Der formelle Nichtigkeitsgrund der Z 5a greift seinem Wesen nach erst dann, wenn Beweismittel, die in der Hauptverhandlung vorkamen oder vorkommen hätten können, nach allgemein menschlicher Erfahrung gravierende Bedenken gegen die Richtigkeit der bekämpften Urteilsannahmen aufkommen lassen, mit anderen Worten intersubjektiv gemessen an Erfahrungs‑ und Vernunftsätzen eine unrichtige Lösung der Schuldfrage qualifiziert nahelegen (RIS‑Justiz RS0118780 [T12]). Wird behauptet, das Erstgericht habe seine Pflicht zu amtswegiger Wahrheitsforschung vernachlässigt, muss die Tatsachenrüge deutlich machen, wodurch der Angeklagte an der Ausübung seines Rechts, die Beweisaufnahme in der Hauptverhandlung sachgerecht zu beantragen, gehindert war (RIS‑Justiz RS0115823, RS0114036; Ratz in WK-StPO § 281 Rz 480 mwN).

Mit dem Einwand, das Erstgericht habe die Angaben des Beschwerdeführers, seine ehemaligen Betreuer G***** oder J***** hätten die anklagegegenständlichen Taten gezielt gesetzt, um ihn zu belasten, zu Unrecht als Schutzbehauptung verworfen (US 17), ohne entsprechende Nachforschungen über eine zeitliche oder örtliche Verbindung der Genannten zu den Taten zu veranlassen oder sich mit den vom Angeklagten behaupteten Computerkenntnissen des J***** auseinanderzusetzen, verfehlt der Nichtigkeitswerber den dargestellten Anfechtungsrahmen.

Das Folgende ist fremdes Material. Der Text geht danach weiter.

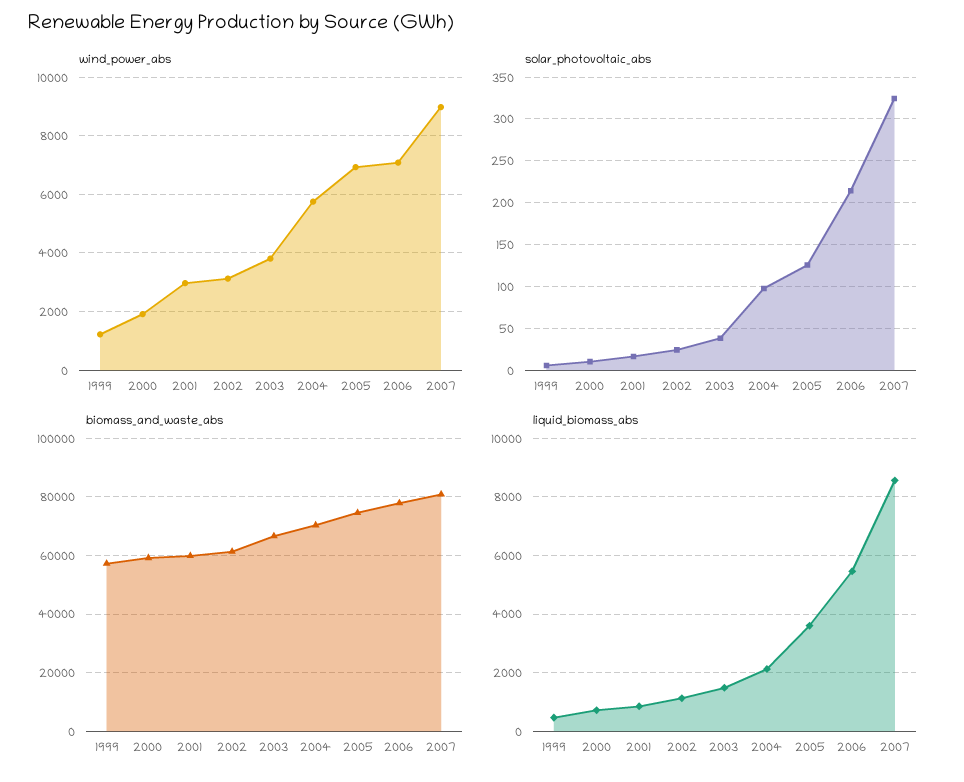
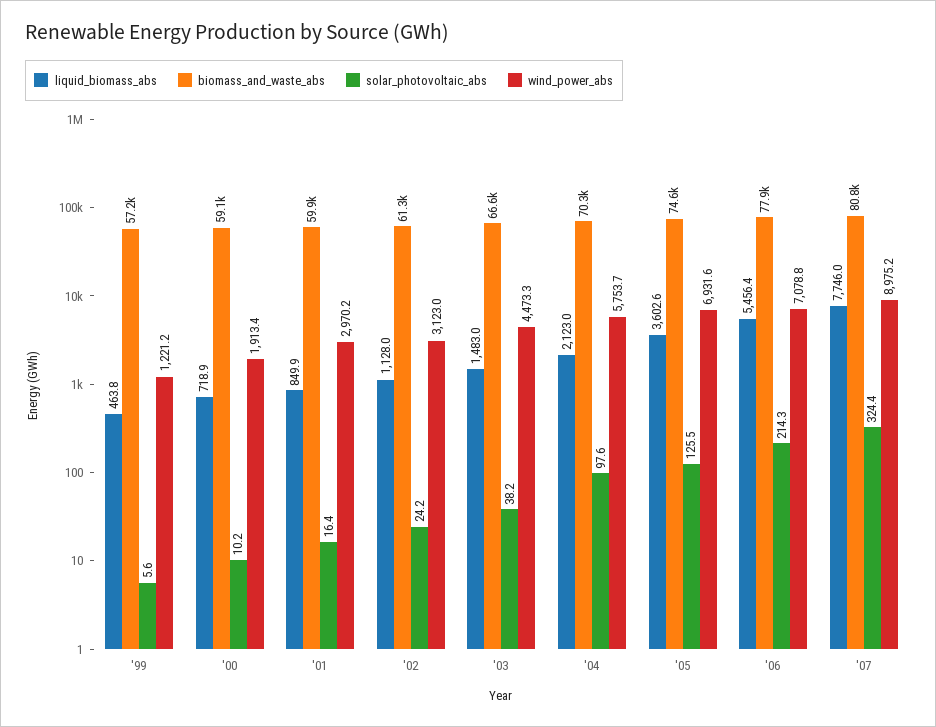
wind_power_abs, 2003: 3750 -> 4473.3
liquid_biomass_abs, 2007: 8500 -> 7746

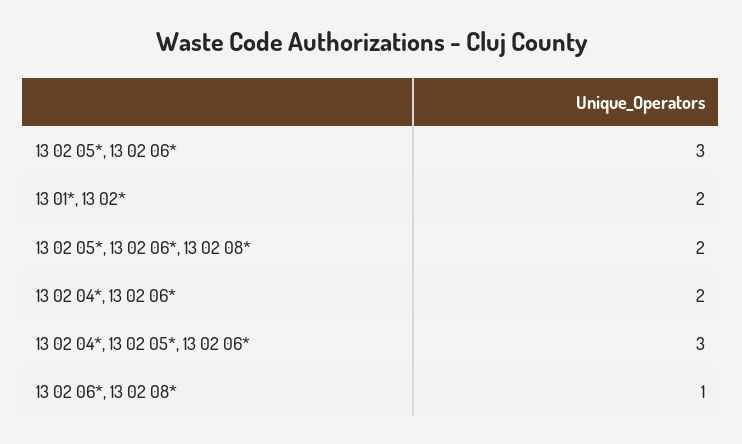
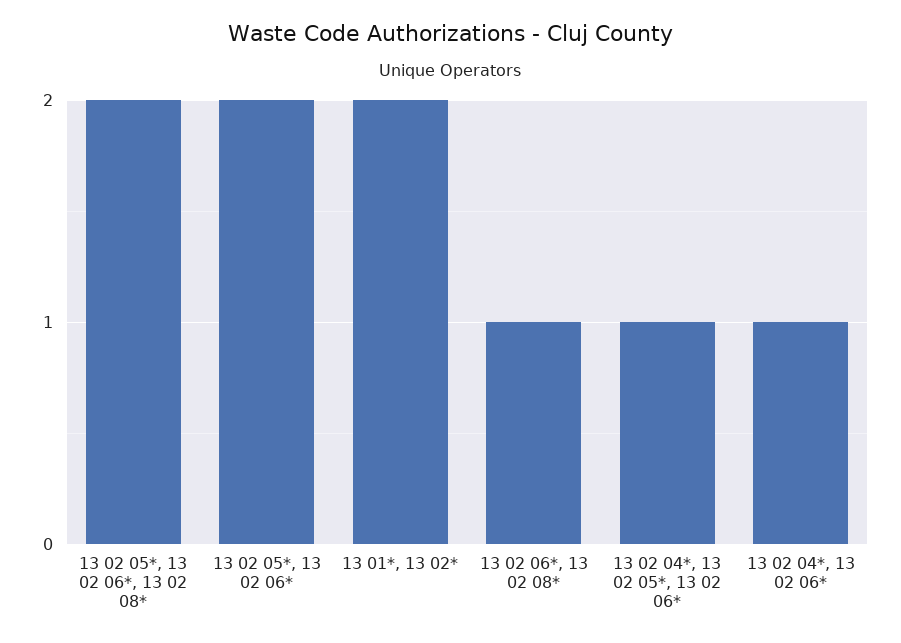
13 02 05*, 13 02 06*: 3 -> 2
13 02 04*, 13 02 06*: 2 -> 1
13 02 04*, 13 02 05*, 13 02 06*: 3 -> 1

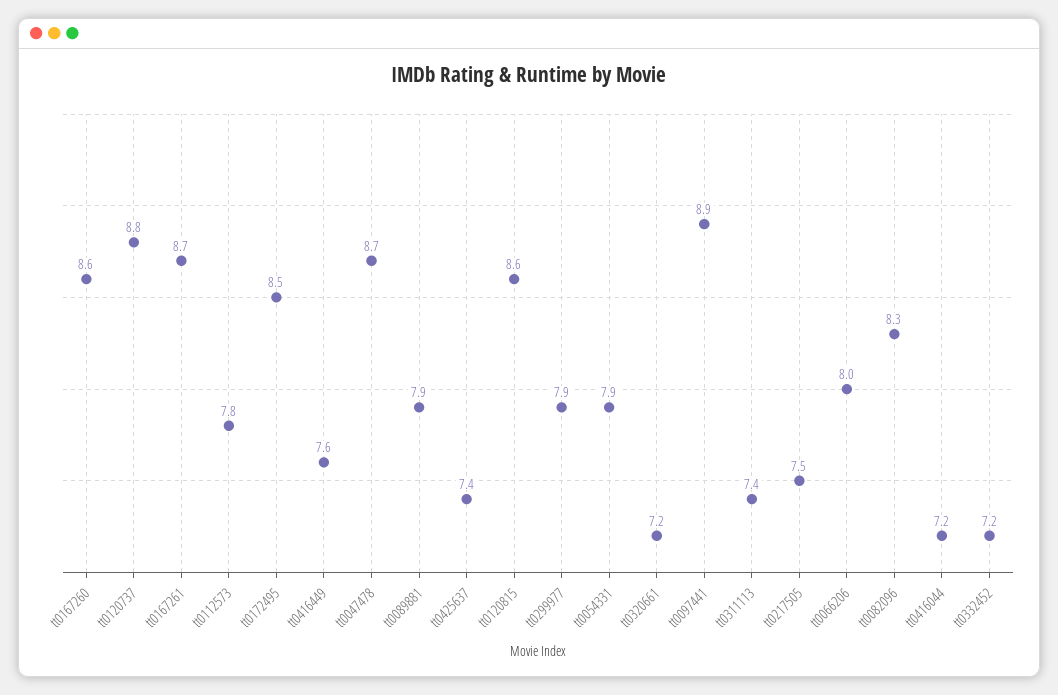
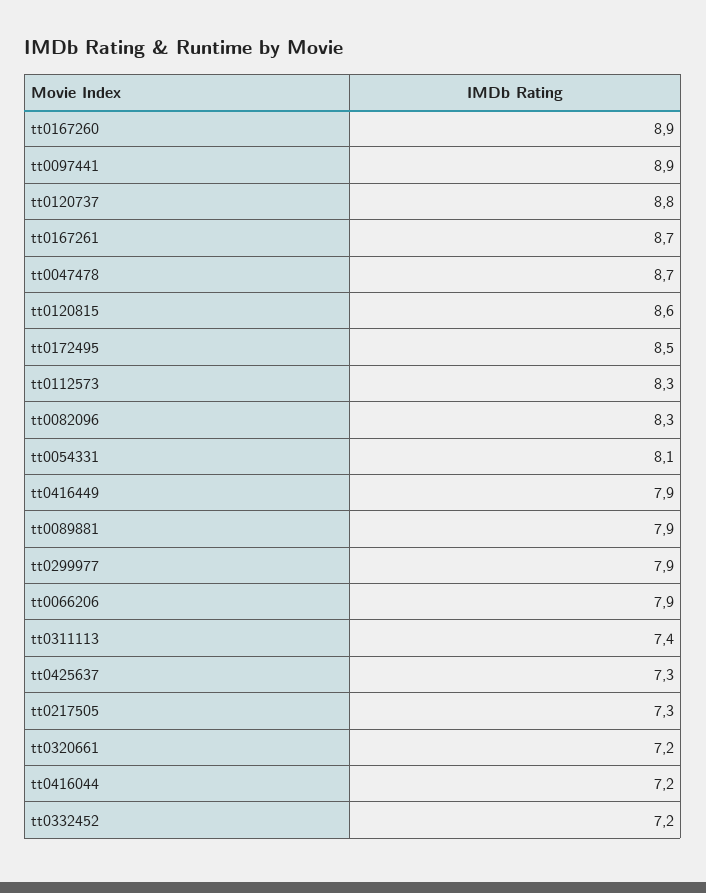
tt0167260: 8.6 -> 8.9
tt0112573: 7.8 -> 8.3
tt0416449: 7.6 -> 7.9
tt0425637: 7.4 -> 7.3
tt0054331: 7.9 -> 8.1
tt0217505: 7.5 -> 7.3
tt0066206: 8 -> 7.9

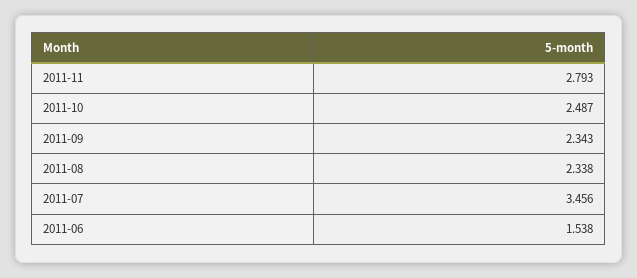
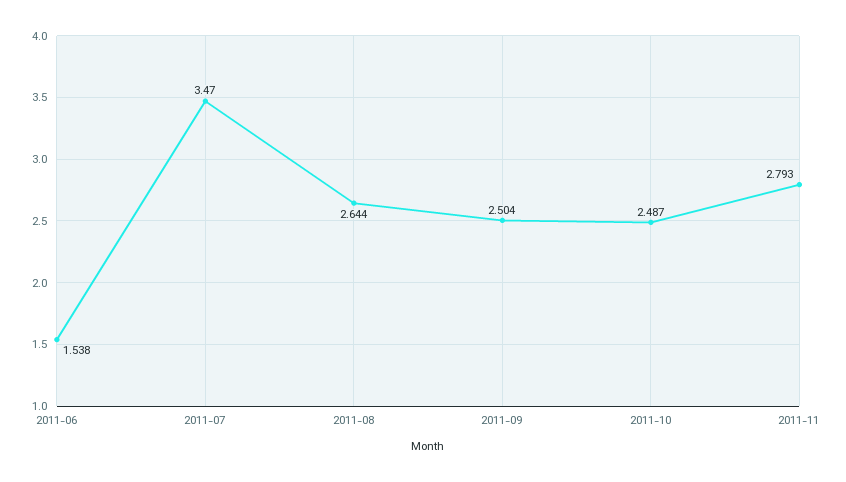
2011-09: 2.343 -> 2.504
2011-08: 2.338 -> 2.644
2011-07: 3.456 -> 3.47

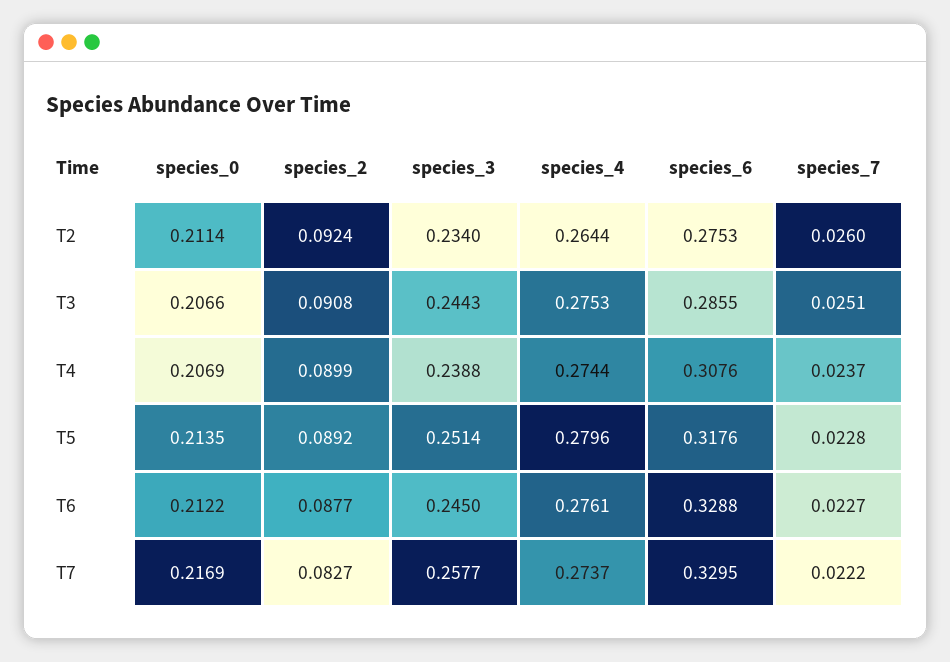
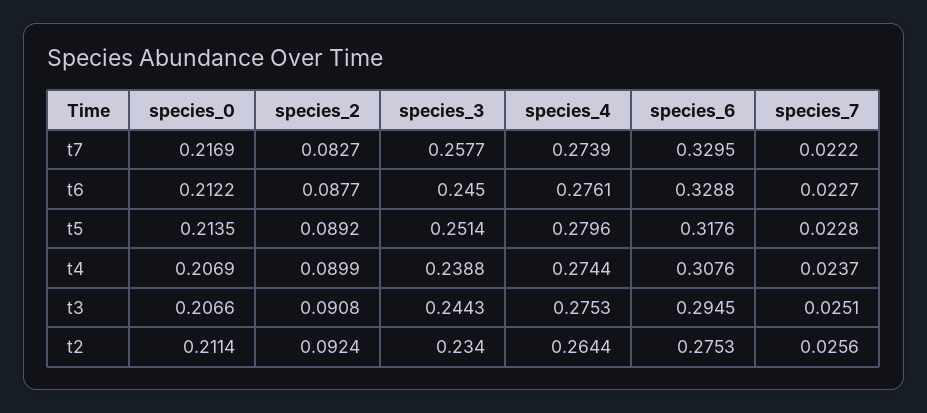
species_7, T2: 0.026 -> 0.0256
species_6, T3: 0.2855 -> 0.2945
species_4, T7: 0.2737 -> 0.2739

Soweit die Tatsachenrüge ‑ im Übrigen ohne den erforderlichen Aktenbezug herzustellen (RIS‑Justiz RS0124172) ‑ auf die „Versorgung“ der He***** OHG in W***** mit nicht näher bezeichneten, der Beschwerdebehauptung zufolge (mit Ausnahme des Nichtigkeitswerbers und seiner Gattin) nur dem J***** bekannten „Informationen“ nach der Verhaftung des Angeklagten und seiner Ehefrau verweist, bleibt sie unverständlich und entzieht sich damit einer inhaltlichen Erwiderung.

Das Adhäsionserkenntnis findet im ‑ von der Aufhebung unberührten ‑ Schuldspruch II Deckung und konnte solcherart im Sinn des § 289 StPO bestehen bleiben (Ratz, WK-StPO § 289 Rz 7; vgl auch 13 Os 121/14i).

Der Kostenausspruch, der die amtswegige Maßnahme nicht umfasst ( Lendl , WK‑StPO § 390a Rz 12), beruht auf § 390a Abs 1 StPO.